In der Spalte für den jeweiligen Kalendertag kann man dann mit einem kleinen Kreis vermerken, ob ein Symptom aufgetreten ist. Wenn das Symptom stärker war, macht man einen größeren Kreis. Die Tage der Regelblutung werden in einer Extra-Zeile mit einem Strich markiert, der vom ersten Tag der Blutung bis zum letzten Tag gezogen wird. Nach zwei oder drei Monaten können Patientin und Arzt so bereits einen guten Überblick erhalten, ob PMS vorliegt.

Ein Zyklustagebuch können Frauen auch digital führen. Es gibt Apps fürs Smartphone, in denen allerlei Angaben zum körperlichen und seelischen Befinden ganz einfach angeklickt werden können. Von der Stimmung über das Energielevel, bis hin zu körperlichen Beschwerden: Durch die Apps entsteht ein guter Überblick, den man auf dem Handy immer dabeihat. Auch eine Warnfunktion ist möglich: Die App teilt dann mit, dass in wenigen Tagen PMS auftreten könnte. Schon allein dieser kleine Hinweis kann einen enormen Unterschied bringen. Denn er hilft, die eigene Gefühlslage einzuordnen. Reagiere ich gerade so emotional, weil ich PMS habe?
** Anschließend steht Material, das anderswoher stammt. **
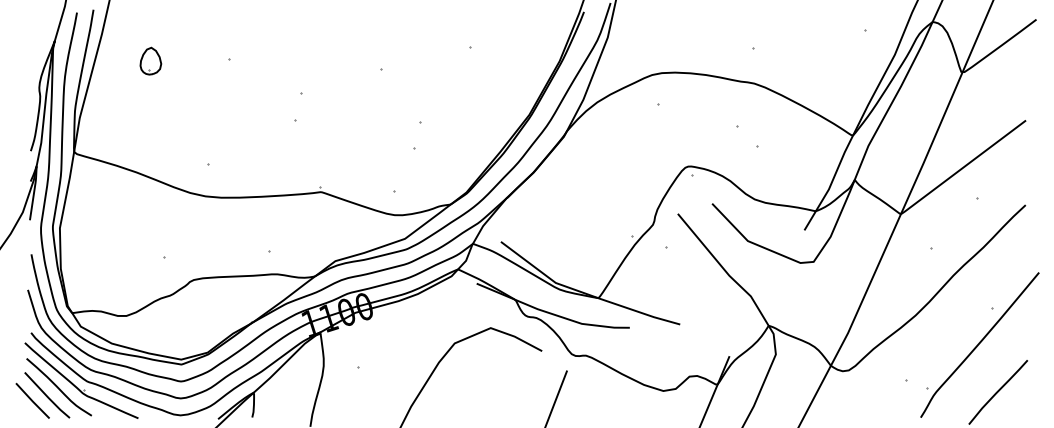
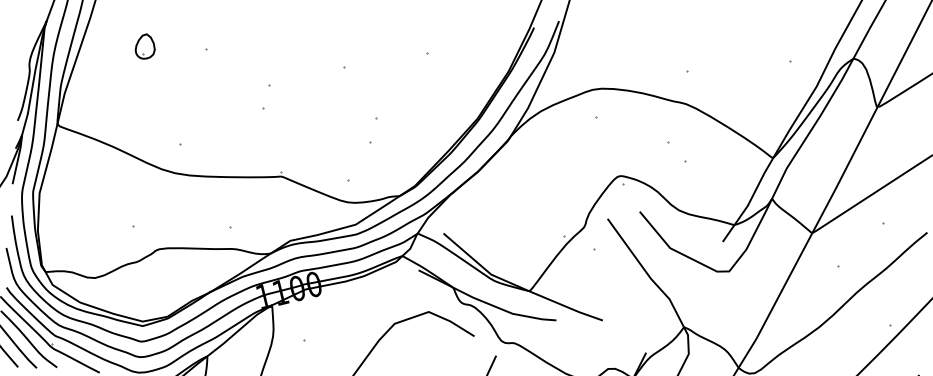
part: (150, 60) -> (145, 45), moved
Wenn auf Basis des Zyklustagebuchs klar wird, dass es sich um PMS handelt, kann die Behandlung besprochen werden. In einigen Fällen ist auch eine Verhaltenstherapie beim Psychotherapeuten sinnvoll.

Darstellung zu Auswirkungen von PMS : Sozial, Psycho, Bio

Welche weiteren Einflüsse begünstigen PMS und PMDS?

Wissenschaftlern zufolge gibt es weitere Faktoren, die PMS oder PMDS begünstigen können. Das biopsychosoziale Entstehungsmodell der PMDS besagt, dass auch soziale, biologische und psychologische Voraussetzungen in ihrem Zusammenspiel das Prämenstruelle Syndrom begünstigen können.

Auf der sozialen Ebene bedeutet dies: Die Lebensverhältnisse, wie zum Beispiel Familie, Wohnsituation und Beruf, haben einen Einfluss. Auf psychologischer Ebene spielt die Resilienz-Fähigkeit bei psychischen Belastungen eine Rolle. Es gibt aber auch biologische Voraussetzungen wie die Genetik: Frauen, die schon in ihrer Jugend unter depressiven Verstimmungen gelitten haben, sind eher von PMS betroffen als Frauen, bei denen dies nicht der Fall war. Bei Frauen mit Müttern, die Depressionen haben oder hatten, ist die Wahrscheinlichkeit für PMS ebenfalls erhöht.

Ausgehend vom biopsychosoziale Entstehungsmodell lohnt es sich für Betroffene also, einen Blick darauf zu werfen, wie es um all diese Faktoren im eigenen Leben bestellt ist. Lassen sich Veränderungen herbeiführen, um das Wohlbefinden dauerhaft zu verbessen? Entscheidend ist: Frauen müssen die Symptome von PMS nicht einfach hinnehmen. Es gibt vielfältige Wege, um die Beschwerden zu lindern.